Having followed thr above process will reduce the features to 80 from 92.

In [None]:
# Calculate the threshold count for dropping columns
threshold_col = len(listings) * 0.7

# Replace empty and "none" values with NaN
listings_replaced = listings.replace(['', 'none'], np.nan)

# Count the number of NaN values in each column
na_counts = listings_replaced.isna().sum()

# Get the column indices where the count exceeds or equals the threshold
columns_to_drop_1 = na_counts[na_counts >= threshold_col].index

# Drop the columns
listings = listings_replaced.drop(columns=columns_to_drop_1)
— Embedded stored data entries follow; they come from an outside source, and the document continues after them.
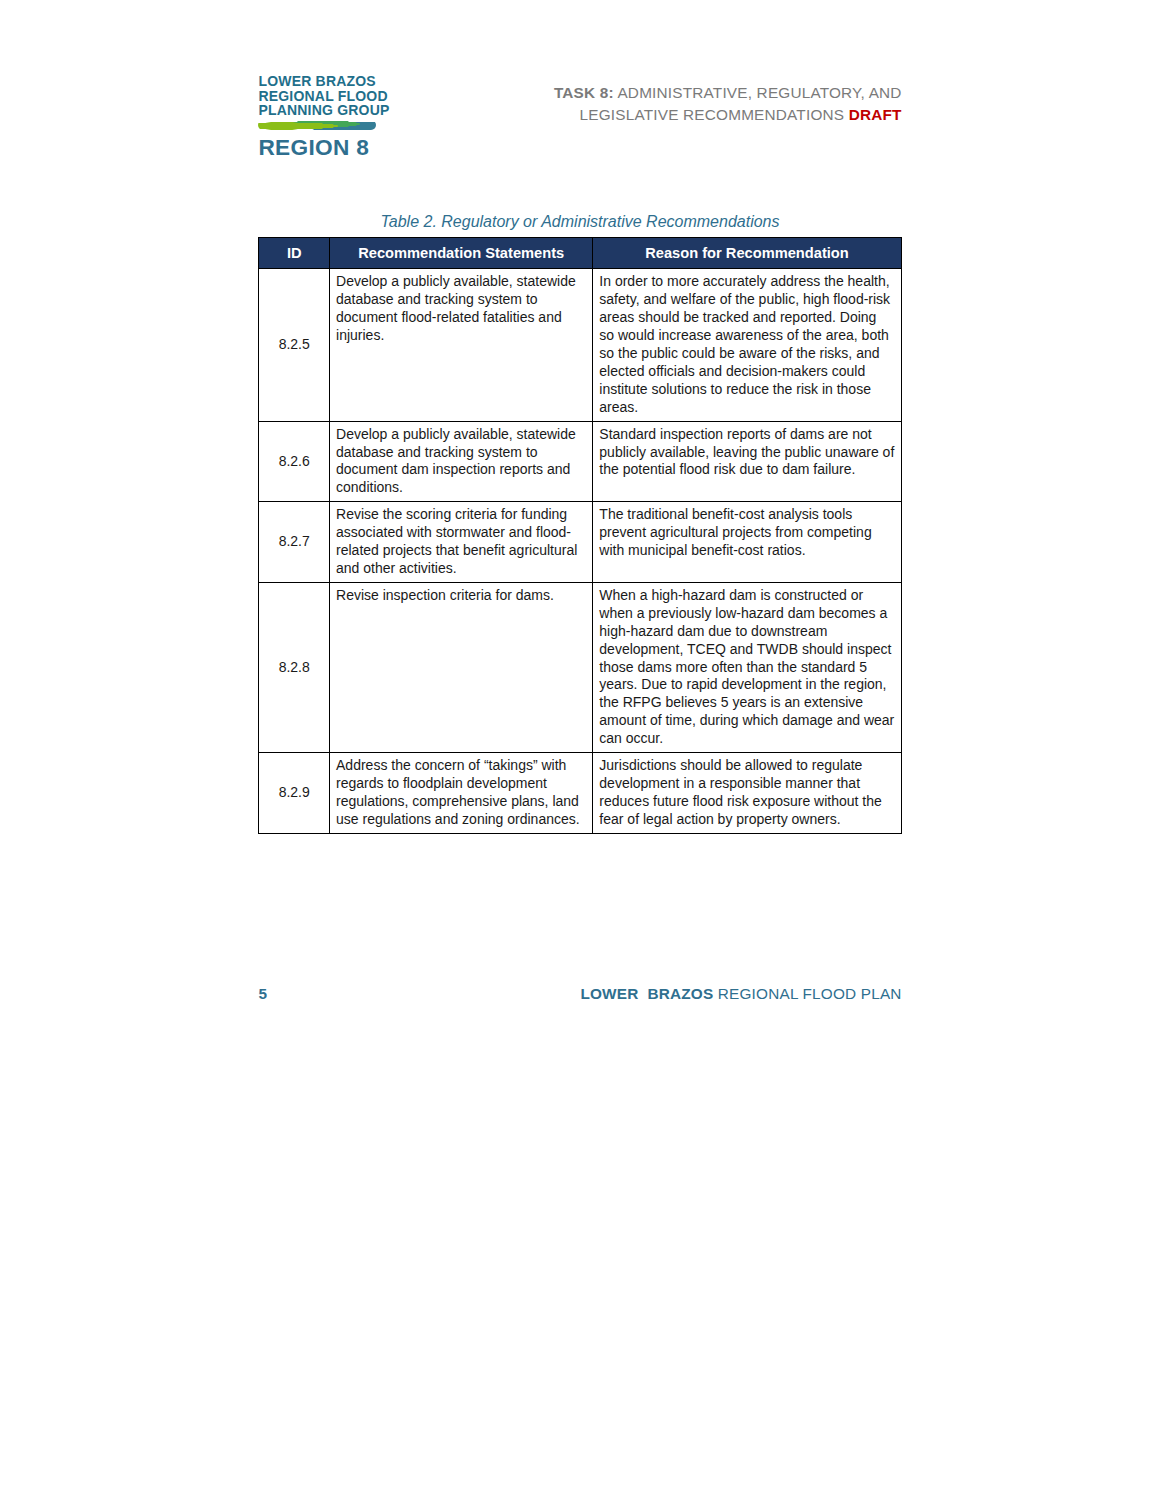Lower Brazos
Regional Flood
Planning Group
REGION 8
Task 8: Administrative, Regulatory, and
Legislative Recommendations Draft
Table 2. Regulatory or Administrative Recommendations
| ID | Recommendation Statements | Reason for Recommendation |
| --- | --- | --- |
| 8.2.5 | Develop a publicly available, statewide database and tracking system to document flood-related fatalities and injuries. | In order to more accurately address the health, safety, and welfare of the public, high flood-risk areas should be tracked and reported. Doing so would increase awareness of the area, both so the public could be aware of the risks, and elected officials and decision-makers could institute solutions to reduce the risk in those areas. |
| 8.2.6 | Develop a publicly available, statewide database and tracking system to document dam inspection reports and conditions. | Standard inspection reports of dams are not publicly available, leaving the public unaware of the potential flood risk due to dam failure. |
| 8.2.7 | Revise the scoring criteria for funding associated with stormwater and flood-related projects that benefit agricultural and other activities. | The traditional benefit-cost analysis tools prevent agricultural projects from competing with municipal benefit-cost ratios. |
| 8.2.8 | Revise inspection criteria for dams. | When a high-hazard dam is constructed or when a previously low-hazard dam becomes a high-hazard dam due to downstream development, TCEQ and TWDB should inspect those dams more often than the standard 5 years. Due to rapid development in the region, the RFPG believes 5 years is an extensive amount of time, during which damage and wear can occur. |
| 8.2.9 | Address the concern of “takings” with regards to floodplain development regulations, comprehensive plans, land use regulations and zoning ordinances. | Jurisdictions should be allowed to regulate development in a responsible manner that reduces future flood risk exposure without the fear of legal action by property owners. |
5
LOWER BRAZOS REGIONAL FLOOD PLAN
# Get the unique value counts for each column
value_counts = listings.nunique()

# Get the column names where all values are the same
columns_to_drop_2 = value_counts[value_counts == 1].index

# Drop the non-unique columns of this dataset
listings = listings.drop(columns=columns_to_drop_2)
columns_to_drop = columns_to_drop_1.to_list() + columns_to_drop_2.to_list()
print("Dropped columns are :", columns_to_drop)
print("listings shape: ", listings.shape)
listings.head(3)

The code below will print out all the columns of the dataset.
You can go through them manually to identify which features are most relevant to our analysis and which aren't.
This way we can drop more features and have a more meaningful dataset to work with.
<br/>

This could mean checking out each column to know what datatype type it is and if the value thereof is relevant. 
You'll find out that most of the Ids are not relevant for the analysis we want to make. Also some other columns like summary, description, space and other features where we are mostly dealing with texts/urls that can't be grouped into some sort of categorical variables need to be dropped as well because they are all unique for each and every role of that columns and hence doesn't pose anything interesting to study or analyse.

In [None]:
# Remove non-numeric characters from the 'pricing' column
listings['price'] = listings['price'].apply(lambda x: re.sub(r'[^\d.]+', '', str(x)))

# Print the column names
print(listings.columns)

### Feature Selection & Visualizations:

In [None]:
# Select the columns of interest, including 'price'

columns_of_interest = [
    'host_is_superhost',
    'neighbourhood_cleansed',
    'accommodates',
    'bedrooms',
    'bathrooms',
    'is_location_exact',
    'review_scores_rating',
    'property_type',
    'room_type',
    'beds',
    'bed_type',
    'number_of_reviews',
    'instant_bookable',
    'review_scores_accuracy',
    'review_scores_cleanliness',
    'review_scores_communication',
    'review_scores_value',
    'cancellation_policy',
    'availability_365',
    'price'
]

len(columns_of_interest)

#### Heapmap showing correlation between selected non-categotical features

In [None]:
# Subset the data to include only the columns of interest
listings_relevant = listings.loc[:, columns_of_interest]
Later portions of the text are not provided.